Insiders said a growing number of investors blame the tumble on Musk’s constant rants about illegal immigration and diversity hiring. They criticized that their CEO had positioned himself opposite of left-wingers, who are the primary EV-buying demographic.

Moreover, Tesla shareholders are scheduled to vote on a new CEO pay package at the annual meeting on May 16. After a Delaware judge voided the 2018-approved lump sum of $65.00 billion, stakeholders will decide on Musk’s new compensation deal.

Year-to-date, the EV manufacturer’s stock has deteriorated by 33.64% from its final 2023 share price of $248.48. Lastly, its stock suffered a monthly loss of 12.92% in March and 6.20% in the first week of April alone.

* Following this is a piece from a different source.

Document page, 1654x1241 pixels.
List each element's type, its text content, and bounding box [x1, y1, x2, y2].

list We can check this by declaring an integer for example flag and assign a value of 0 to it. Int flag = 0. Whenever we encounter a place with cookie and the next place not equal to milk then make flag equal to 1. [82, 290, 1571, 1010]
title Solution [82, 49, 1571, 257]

JP Morgan Specifies Support Level Limit for Tesla

JP Morgan noted that Tesla can recover if it does not fall below the critical support point of $150.00 apiece. Otherwise, traders might stop perceiving it as a hyper-growth company, which may considerably erode its stock market capitalization.

Earlier this month, the American EV brand announced another round of price cuts for its most popular offerings. The Long-Range AWD, Model Y’s most expensive version, will retail at $37,500.00, 30.93% cheaper than the base version’s $54,290.00 price tag in August 2021.

According to JP Morgan, the rapid depreciation in the value of Tesla EVs makes them a terrible investment. Hence, the automaker must find a different way to attract first-time buyers aside from aggressive price cuts.